The C++ standard has this to say about the single object form (the form usually used) of the new operator from the <new> header:
Required behavior:
Return a nonnull pointer to suitably aligned storage (3.7.3), or else throw a
bad_alloc exception. This requirement is binding on a replacement version of this function.
Default behavior:
— Executes a loop: Within the loop, the function first attempts to allocate the requested storage. Whether
the attempt involves a call to the Standard C library function malloc is unspecified.
— Returns a pointer to the allocated storage if the attempt is successful. Otherwise, if the last argument to
set_new_handler() was a null pointer, throw bad_alloc.

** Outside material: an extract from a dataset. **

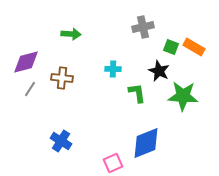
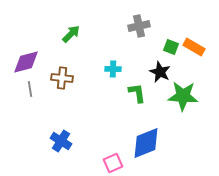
gray cross: moved 4 px left, 1 px up
green arrow: rotated 48 degrees counterclockwise
black star: moved 1 px right, 1 px down
gray line: rotated 42 degrees counterclockwise
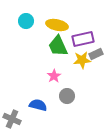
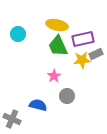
cyan circle: moved 8 px left, 13 px down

— Otherwise, the function calls the current new_handler (18.4.2.2). If the called function returns, the loop
repeats.
— The loop terminates when an attempt to allocate the requested storage is successful or when a called
new_handler function does not return.
The standard has a lot of other stuff to say about the new operator and dynamic memory allocation (an awful lot to say), but I think the "Default behavior" list sums up the basics of the new operator pretty well.

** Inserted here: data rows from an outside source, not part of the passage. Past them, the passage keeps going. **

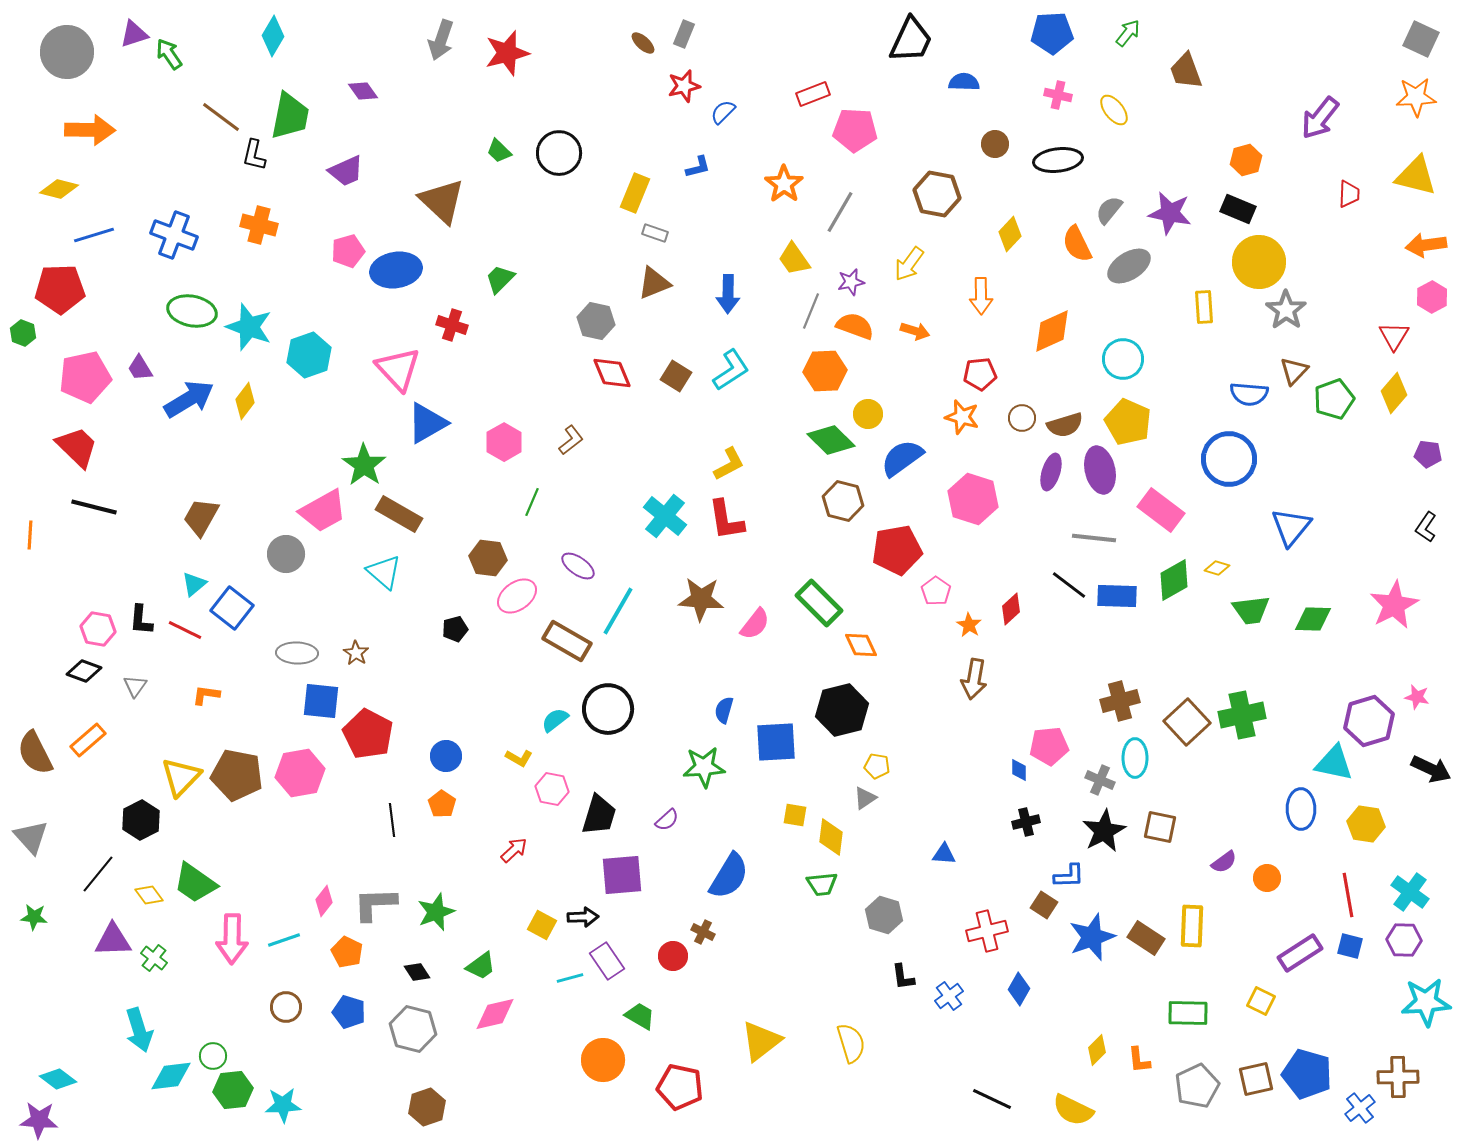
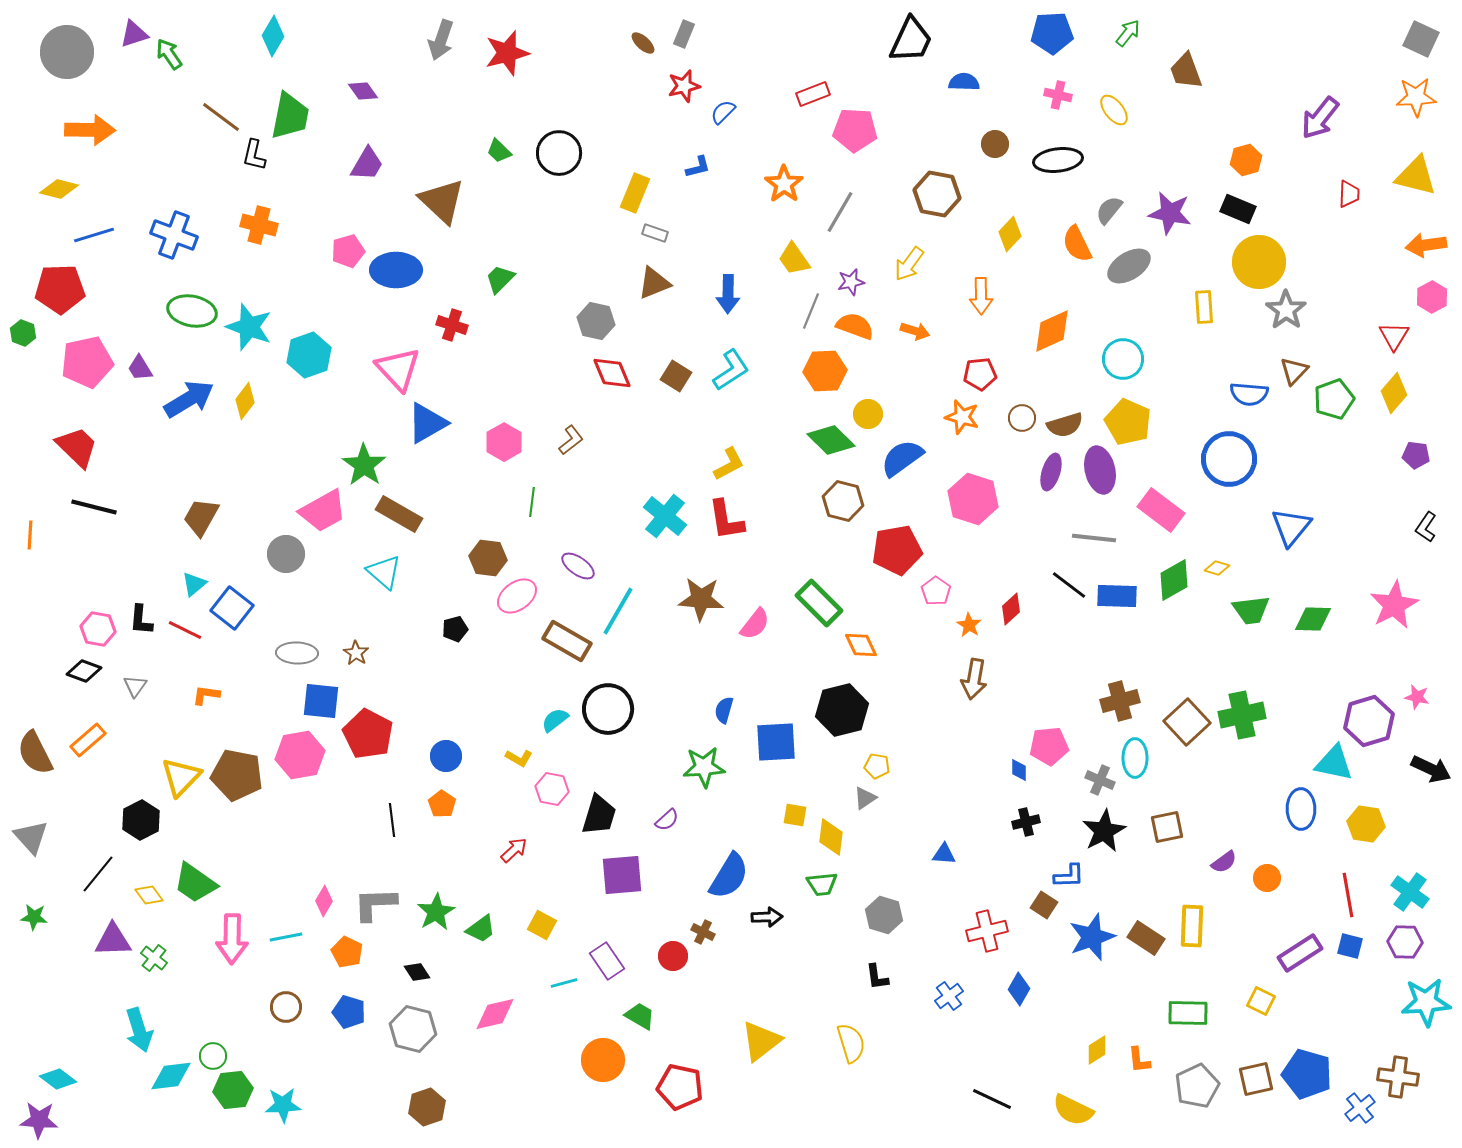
purple trapezoid at (346, 171): moved 21 px right, 7 px up; rotated 36 degrees counterclockwise
blue ellipse at (396, 270): rotated 9 degrees clockwise
pink pentagon at (85, 377): moved 2 px right, 15 px up
purple pentagon at (1428, 454): moved 12 px left, 1 px down
green line at (532, 502): rotated 16 degrees counterclockwise
pink hexagon at (300, 773): moved 18 px up
brown square at (1160, 827): moved 7 px right; rotated 24 degrees counterclockwise
pink diamond at (324, 901): rotated 8 degrees counterclockwise
green star at (436, 912): rotated 9 degrees counterclockwise
black arrow at (583, 917): moved 184 px right
cyan line at (284, 940): moved 2 px right, 3 px up; rotated 8 degrees clockwise
purple hexagon at (1404, 940): moved 1 px right, 2 px down
green trapezoid at (481, 966): moved 37 px up
black L-shape at (903, 977): moved 26 px left
cyan line at (570, 978): moved 6 px left, 5 px down
yellow diamond at (1097, 1050): rotated 12 degrees clockwise
brown cross at (1398, 1077): rotated 9 degrees clockwise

I've written a explanation of what it does in this answer. It explains how
new gets the memory
new handles memory failure
new handles constructor exceptions
new handles special placement and nothrow versions
Michael explained how the default allocator function (::operator new) gets memory nicely and how it handles failure. I've seen your question on where the size of an object is stored in his comments. The answer is, there isn't size stored if not necassary. Remember that C doesn't need the size for free (and ::operator new can just use malloc):
void * memory = malloc(x);
free (memory); // no need to tell it the size
Here is an example where you see how storing the size has an impact on the size of allocation for the array form of a new expression (not covered by my other answer):
#include <cstddef>
#include <iostream>
struct f {
// requests allocation of t bytes
void * operator new[](std::size_t t) throw() {
void *p = ::operator new[](t);
std::cout << "new p: " << p << std::endl;
std::cout << "new size: " << t << std::endl;
return p;
}
// requests deleting of t bytes starting at p
void operator delete[](void *p, std::size_t t) throw() {
std::cout << "delete p: " << p << std::endl;
std::cout << "size : " << t << std::endl;
return ::operator delete[](p);
}
};
int main() {
std::cout << "sizeof f: " << sizeof (f) << std::endl;
f * f_ = new f[1];
std::cout << "&f_ : " << f_ << std::endl;
delete[] f_;
}
It will print out something like this:
sizeof f: 1
new p: 0x93fe008
new size: 5
&f_ : 0x93fe00c
delete p: 0x93fe008
size : 5
One byte for the object itself and 4 bytes for the count which is stored just before the allocated area of the object. Now if we use the deallocation function without a size parameter (just removing it from the operator delete), we get this output:
sizeof f: 1
new p: 0x9451008
new size: 1
&f_ : 0x9451008
delete p: 0x9451008
The C++ runtime here doesn't care about the size, so it doesn't store it anymore. Note that this is highly implementation specific, and that's what gcc does here to be able to tell you the size in the member operator delete. Other implementations may still store the size, and will most likely if there is a destructor to invoke for the class. For example just adding ~f() { } above makes gcc to store the size, regardless on what deallocation function we write.
Depends on if it's overloaded or not, if you built the app for debugging, if you're using a memory leak detector, if you have some kind of memory pooling scheme, if you have something like the Boehm garbage collector that's marking/unmarking bits, etc., etc. It could be doing a lot of custom stuff inside, or nothing special at all.